Alternatively, one could install these packages in a conda environment
The simulator requires a genome from which to simulate from. We use the hg38 reference genome, which can be downloaded by first running "wget http://hgdownload.cse.ucsc.edu/goldenPath/hg38/bigZips/hg38.fa.gz" and then "gunzip hg38.fa.gz". Be sure the unzipped hg38.fa file is in the MosaicSim/data directory to avoid a runtime error. The user could also swap this genome for another reference genome by simply updating the "full_genome" parameter in the parameters.py file, as long as it is in standard FASTA format. If the alternative FASTA file does not follow the standard labeling conventions of hg38, the user may have to edit the chromosome preprocessing code in sim.py as desired.

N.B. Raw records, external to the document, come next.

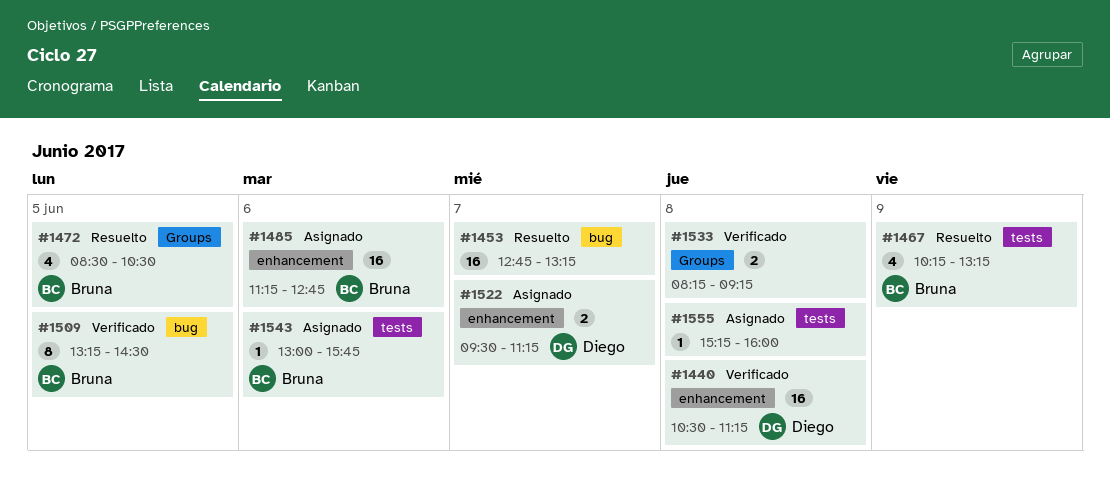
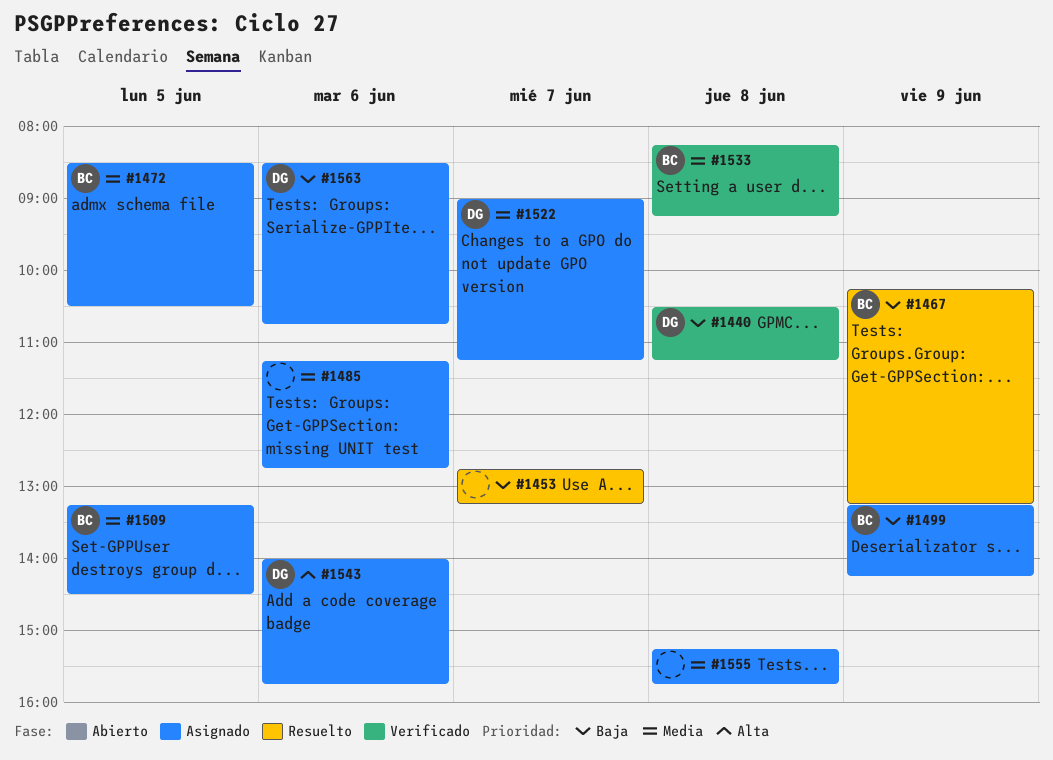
#1472, status: Resuelto -> Asignado
#1485, owner: Bruna -> none
#1499: none -> present
#1509, status: Verificado -> Asignado
#1522, begins: 09:30 -> 09:00
#1533, owner: none -> Bruna
#1543, owner: Bruna -> Diego
#1543, begins: 13:00 -> 14:00
#1555, ends: 16:00 -> 15:45
#1563: none -> present

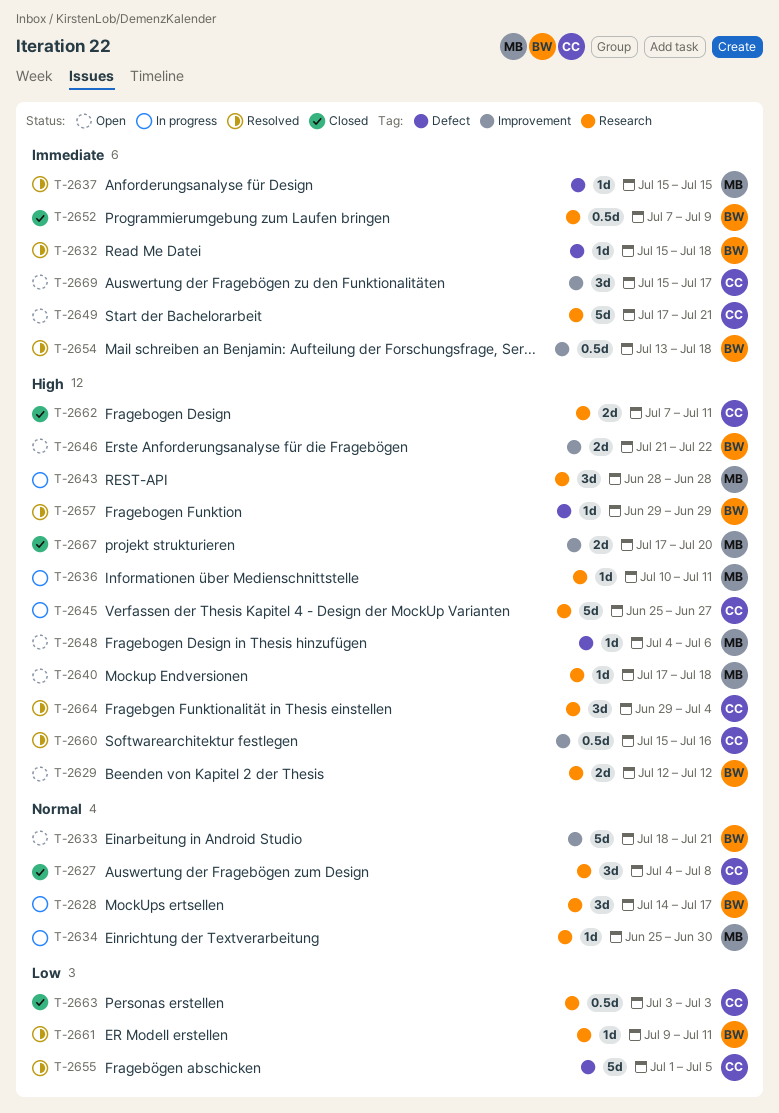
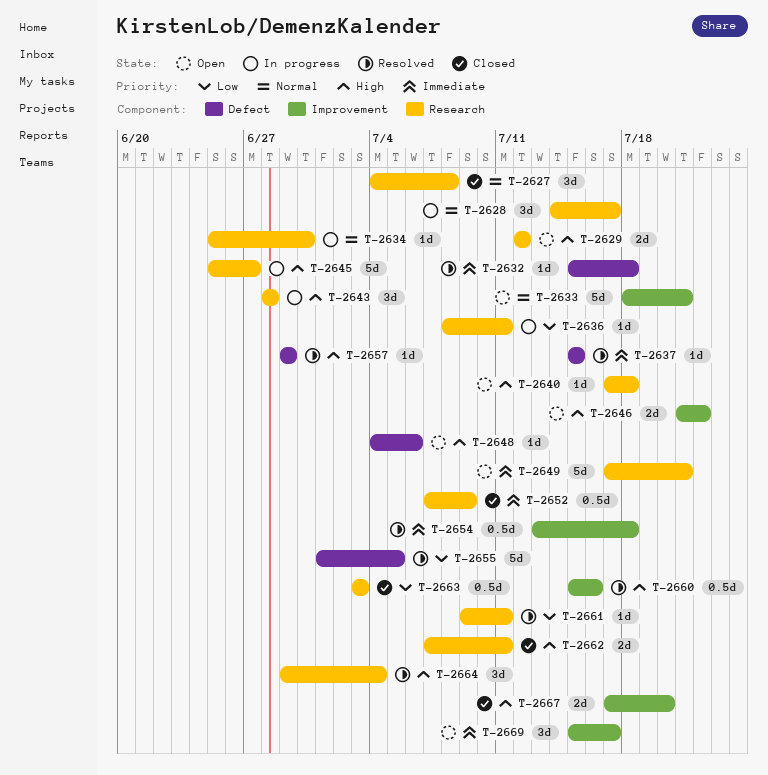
T-2636, priority: High -> Low
T-2636, start: Jul 10 -> Jul 8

Each run of the simulator is defined by first adjusting the study design and simulation parameters in "parameters.py" and then running the "sim.py" script. In particular, be sure to change the storage_dir variable to the directory you want to store your data, and change the other parameters as desired to your biological and study design choices. Descriptions of each of the parameters are included as comments in the parameters.py script and in the paper.
To run the simulation, simply execute "python3 sim.py [DIR_NAME]" in the repository. DIR_NAME defines the name of the directory under storage_dir where all your data will be stored for the simulation run.
The program should, for standard sequencing settings, take less than 40G of memory and only one core per execution. The storage requirements depend on the parameters of the simulation. Run time was approximately 3 and a half hours for 3, 30x WGS samples.